Unsurprisingly, Reconstructionists seek to abolish public schools, which they see as a critical component in the promotion of a secular world view. It is this secular world view with which they declare themselves to be at war. "Until the vast majority of Christians pull their children out of the public schools," writes Gary North, "there will be no possibility of creating a theocratic republic."
It is also not surprising to find out that public schools do a better job of educating children than Conservative Christian schools. Conservative Christians do not wish their children to be educated in modes that teach them to be critical thinkers and so have thrown away everything we have learned about how children and people best learn.
This push to destroy our public schools has accelerated under the destructive Bush administration. NPR's All Things Considered had a story Saturday afternoon that discussed the push to have Southern Baptists pull out of public schools, because those schools were a bad influence on Baptist youth.
[Next month Southern Baptists will be voting on developing] a proposal to exit the public schools in favor for faith-centered schooling. Roger Merant wants to take the movement one step further.
Merant: "It is time for Southern Baptists to develop an exit strategy out of the public schools because the public schools are no longer allowed to train our children in the ways that the scriptures command that we train them. And that is in the ways of the Lord and not in the ways of the world."
He's concerned that public schools are not good for children [- things like] tolerance of homosexuality are signs that public schools are bad for Southern Baptist children. He's particularly concerned about the results of a recent evangelical study.
Merant: "Evangelical Christianity is losing about 88% of its children - at the age of 18, they are leaving the church and they are not coming back or at least they are showing no signs of coming back.
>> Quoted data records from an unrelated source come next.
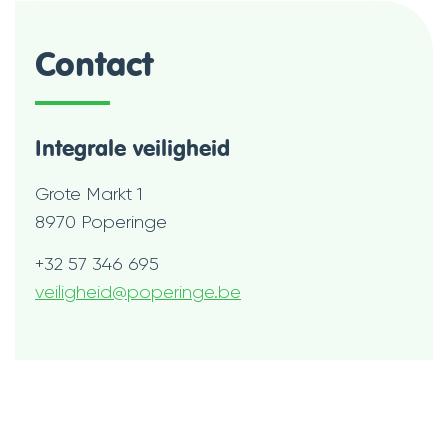
Contact
Integrale veiligheid
Adres
Grote Markt 1
,
8970
Poperinge
Tel.
+32 57 346 695
E-
veiligheid
@
poperinge.be
mail
Openingsuren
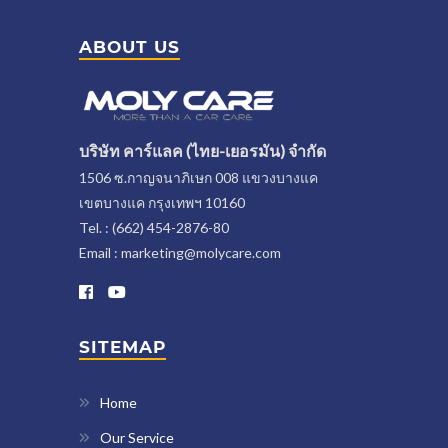
ABOUT US
บริษัท คาร์แลค (ไทย-เยอรมัน) จำกัด
1506 ซ.กาญจนาภิเษก 008 แขวงบางแค
เขตบางแค กรุงเทพฯ 10160
Tel. : (662) 454-2876-80
Email : marketing@molycare.com
SITEMAP
Home
Our Service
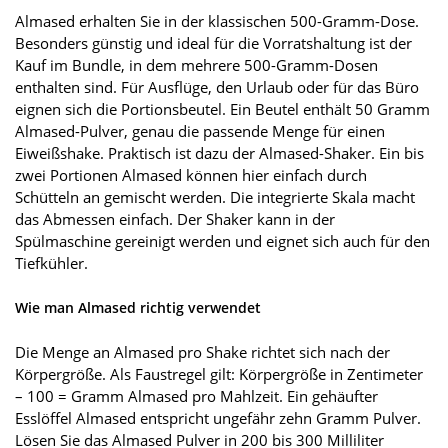
Almased erhalten Sie in der klassischen 500-Gramm-Dose.
Besonders günstig und ideal für die Vorratshaltung ist der
Kauf im Bundle, in dem mehrere 500-Gramm-Dosen
enthalten sind. Für Ausflüge, den Urlaub oder für das Büro
eignen sich die Portionsbeutel. Ein Beutel enthält 50 Gramm
Almased-Pulver, genau die passende Menge für einen
Eiweißshake. Praktisch ist dazu der Almased-Shaker. Ein bis
zwei Portionen Almased können hier einfach durch
Schütteln an gemischt werden. Die integrierte Skala macht
das Abmessen einfach. Der Shaker kann in der
Spülmaschine gereinigt werden und eignet sich auch für den
Tiefkühler.
Wie man Almased richtig verwendet
Die Menge an Almased pro Shake richtet sich nach der
Körpergröße. Als Faustregel gilt: Körpergröße in Zentimeter
– 100 = Gramm Almased pro Mahlzeit. Ein gehäufter
Esslöffel Almased entspricht ungefähr zehn Gramm Pulver.
Lösen Sie das Almased Pulver in 200 bis 300 Milliliter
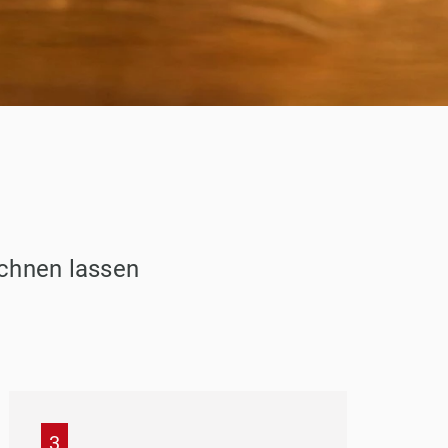
echnen lassen
UF MIT GEWINN
obilie wert? Jetzt kostenlos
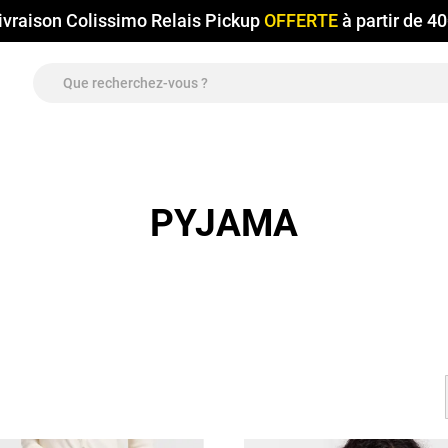
ivraison Colissimo Relais Pickup
OFFERTE
à partir de 4
PYJAMA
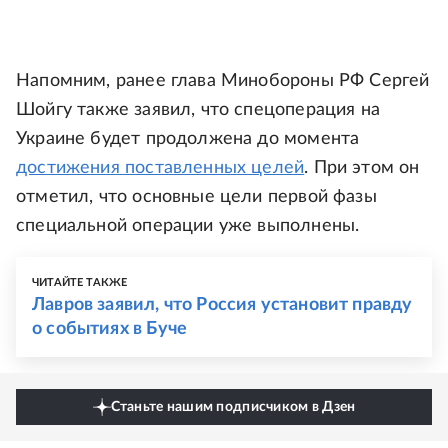
Напомним, ранее глава Минобороны РФ Сергей
Шойгу также заявил, что спецоперация на
Украине будет продолжена до момента
достижения поставленных целей
. При этом он
отметил, что основные цели первой фазы
специальной операции уже выполнены.
ЧИТАЙТЕ ТАКЖЕ
Лавров заявил, что Россия установит правду
о событиях в Буче
Станьте нашим подписчиком в Дзен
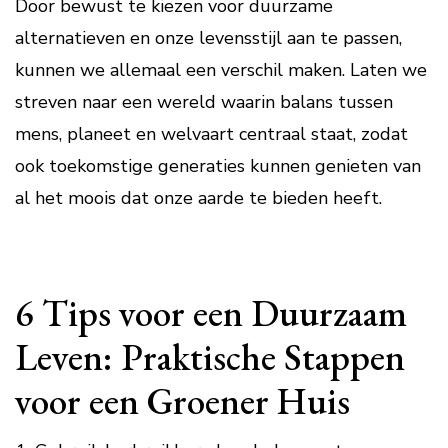
Door bewust te kiezen voor duurzame
alternatieven en onze levensstijl aan te passen,
kunnen we allemaal een verschil maken. Laten we
streven naar een wereld waarin balans tussen
mens, planeet en welvaart centraal staat, zodat
ook toekomstige generaties kunnen genieten van
al het moois dat onze aarde te bieden heeft.
6 Tips voor een Duurzaam
Leven: Praktische Stappen
voor een Groener Huis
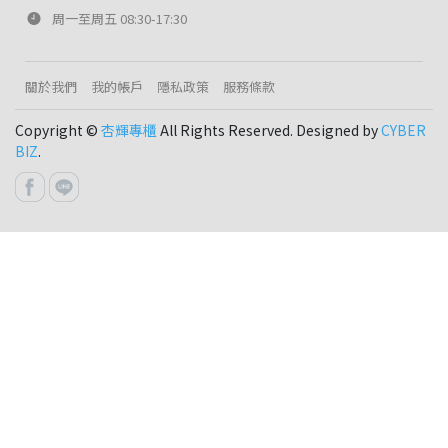
周一至周五 08:30-17:30
關於我們
我的帳戶
隱私政策
服務條款
Copyright ©
杏輝專櫃
All Rights Reserved. Designed by
CYBER
BIZ
.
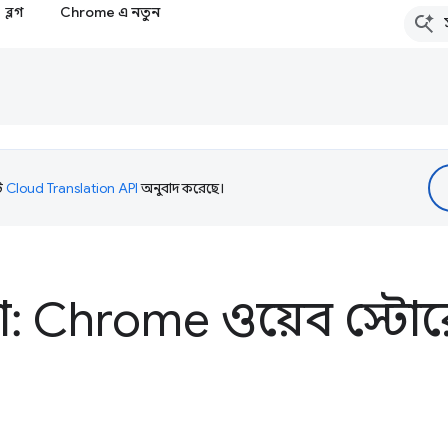
ব্লগ
Chrome এ নতুন
টি
Cloud Translation API
অনুবাদ করেছে।
ষ্ঠা: Chrome ওয়েব স্টো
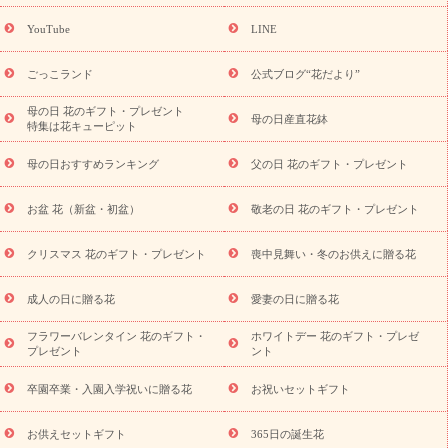
(トルコキキョウ)
9月の誕生花(リンドウ)
誕生日セットギフト
YouTube
LINE
用途か
キャンペーン
「きょう誕生日なんです」キャンペーン
ら探す
お祝いの花特集
当日配達特急便
お祝い商品一覧
お
ごっこランド
公式ブログ“花だより”
祝い
開店・開業祝い
新築・引っ越し祝い
退職祝い
結婚記
念日
結婚祝い
出産祝い
退院祝い・快気祝い
還暦祝い・長
母の日 花のギフト・プレゼント
母の日産直花鉢
特集は花キューピット
寿祝い
プチギフト
ペットのお祝いフラワー
お中元・暑中見
舞い
敬老の日
お供え・お悔やみ
当日配達特急便 お供え
お
母の日おすすめランキング
父の日 花のギフト・プレゼント
供え・お悔やみ商品一覧
お供え・お悔やみの花
四十九日法要以
降に贈る花
通夜・葬儀に贈る花
お供え お花とセットギフト
お盆 花（新盆・初盆）
敬老の日 花のギフト・プレゼント
お供え プリザーブドフラワー
ペットのお供えフラワー
お盆（新
盆・初盆）
その他
お祝い返し
お見舞い
お取り寄せギフト
ビジネス用
ご自宅用
観葉植物
ミディ胡蝶蘭
プリザーブ
クリスマス 花のギフト・プレゼント
喪中見舞い・冬のお供えに贈る花
スタイルから探す
ドフラワー
アレンジメント
花束
スタ
ンド花
お祝い
お供え・お悔やみ
胡蝶蘭
胡蝶蘭・花鉢
ミ
成人の日に贈る花
愛妻の日に贈る花
ディ胡蝶蘭・お祝い
ミディ胡蝶蘭・お供え
世界初の青色胡蝶蘭
フラワーバレンタイン 花のギフト・
ホワイトデー 花のギフト・プレゼ
観葉植物
観葉植物
産直多肉植物
プリザーブドフラワー
プレゼント
ント
お祝い
お供え・お悔やみ
花とセットギフト
セミオーダー
プチギフト（hanamore -ハナモア-）
花とみどりのeギフト
花
卒園卒業・入園入学祝いに贈る花
お祝いセットギフト
キューピットのeGfit
カラー
ピンク
イエローオレンジ
レッ
予算から探す
ド
お花の種類
バラ
ユリ
トルコキキョウ
お供えセットギフト
365日の誕生花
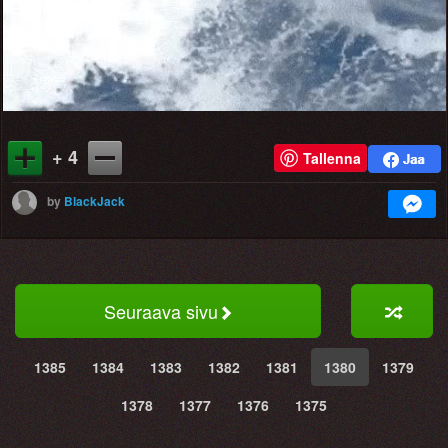
+ 4
Tallenna
by
BlackJack
Seuraava sivu
1385
1384
1383
1382
1381
1380
1379
1378
1377
1376
1375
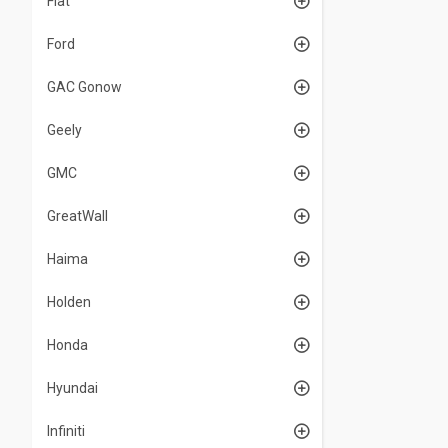
Fiat
Ford
GAC Gonow
Geely
GMC
GreatWall
Haima
Holden
Honda
Hyundai
Infiniti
And if that is even remotely true, then we have serious problem."
Reporter: "Do you blame that on the schools?"
Merant: "No, I think the blame falls directly on the leadership of the Southern Baptist convention, that we have failed to sound the alarm."
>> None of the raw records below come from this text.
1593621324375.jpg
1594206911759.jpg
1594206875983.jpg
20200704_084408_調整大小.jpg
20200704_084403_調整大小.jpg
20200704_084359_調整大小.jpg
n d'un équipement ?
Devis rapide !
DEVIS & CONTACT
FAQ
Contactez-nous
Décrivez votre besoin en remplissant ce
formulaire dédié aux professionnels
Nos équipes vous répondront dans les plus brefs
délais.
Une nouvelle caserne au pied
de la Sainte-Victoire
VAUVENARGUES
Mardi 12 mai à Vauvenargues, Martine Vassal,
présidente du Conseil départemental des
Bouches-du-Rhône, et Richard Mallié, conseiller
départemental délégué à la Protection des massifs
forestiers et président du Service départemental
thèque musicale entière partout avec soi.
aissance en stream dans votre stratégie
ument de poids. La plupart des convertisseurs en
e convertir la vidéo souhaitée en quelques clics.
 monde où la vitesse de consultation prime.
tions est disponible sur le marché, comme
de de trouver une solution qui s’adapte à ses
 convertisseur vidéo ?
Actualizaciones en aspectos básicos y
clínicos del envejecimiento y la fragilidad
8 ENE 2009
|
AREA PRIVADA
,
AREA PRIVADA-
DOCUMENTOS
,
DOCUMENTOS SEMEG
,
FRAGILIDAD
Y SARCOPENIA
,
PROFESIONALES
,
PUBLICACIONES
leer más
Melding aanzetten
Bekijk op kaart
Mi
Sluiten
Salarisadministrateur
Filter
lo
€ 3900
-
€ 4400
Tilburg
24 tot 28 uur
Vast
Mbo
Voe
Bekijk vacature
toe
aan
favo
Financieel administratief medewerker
Merant says it's not just the public schools, but also movies, popular music and other cultural influences that pull children away from the Biblical Christian perspective.
This is the third year in a row Southern Baptists are being asked to consider this resolution.
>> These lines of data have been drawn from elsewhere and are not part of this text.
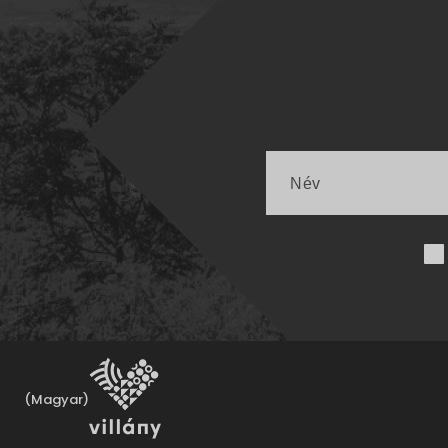
(Magyar)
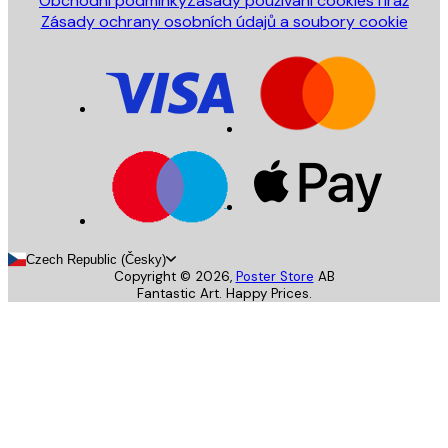
Obchodní podmínky
Zásady používání cookies
Tiráž
Zásady ochrany osobních údajů a soubory cookie
Czech Republic (Česky)
Copyright ©
2026
,
Poster Store
AB
Fantastic Art. Happy Prices.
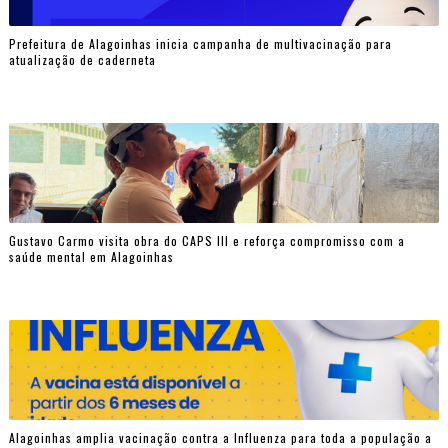
Prefeitura de Alagoinhas inicia campanha de multivacinação para
atualização de caderneta
Gustavo Carmo visita obra do CAPS III e reforça compromisso com a
saúde mental em Alagoinhas
Alagoinhas amplia vacinação contra a Influenza para toda a população a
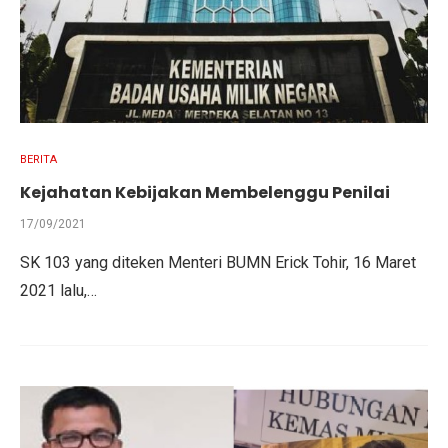
BERITA
Kejahatan Kebijakan Membelenggu Penilai
17/09/2021
SK 103 yang diteken Menteri BUMN Erick Tohir, 16 Maret
2021 lalu,…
And each year, Jim West, a Baptist minister from Petris, Tenn, has submitted his own alternate resolution. It calls upon Baptists to affirm the public education system and encourage its members to participate actively in the life of the society.
West: "Baptists have always had a vested interest in being involved in the life of society, because Baptists are, as all Christians are, called to be a light unto the world."
West's resolution hasn't passed either, but that view has strong support - support that has keep the exit resolution being brought to the floor for a vote. Because Baptists believe in the autonomy of the local churches, any resolutions passed by the convention are not binding, but even so, many moderate and even conservative Baptists are concerned that it would pass a negative message to the millions of Baptists who work everyday in the public schools.
But Roger Merant isn't concerned if the resolution is passed this year or not. He thinks it is more important for Southern Baptists to begin to reconsider their relationship to the public schools.
Merant: "If you pass a resolution, so what? It's ultimately changing the hearts and minds of Southern Baptists and we need to think about it. You know, just like if you pull your kid out of a public school, but nothing else in your life changes - there is still a good chance you're going to lose your kid."
[Ed: errors in the transcription are mine.]
How do you create a country that values diversity and democracy if there is no place where people can come together and learn from each other? In 1991, Southern Poverty Law Center realized that in order to create a society that was less bigoted, one that lived up to the ideals of our Constitution and our country, and one that practiced the principles of real Christianity, one must find ways to help children understand and learn empathy. To address this need, they developed a program called Teaching Tolerance which provides teachers the resources that can be used to promote our values. With the growing numbers of people indoctrinating their children with the values of bigotry, hatred and racism, I fear for the future of our country.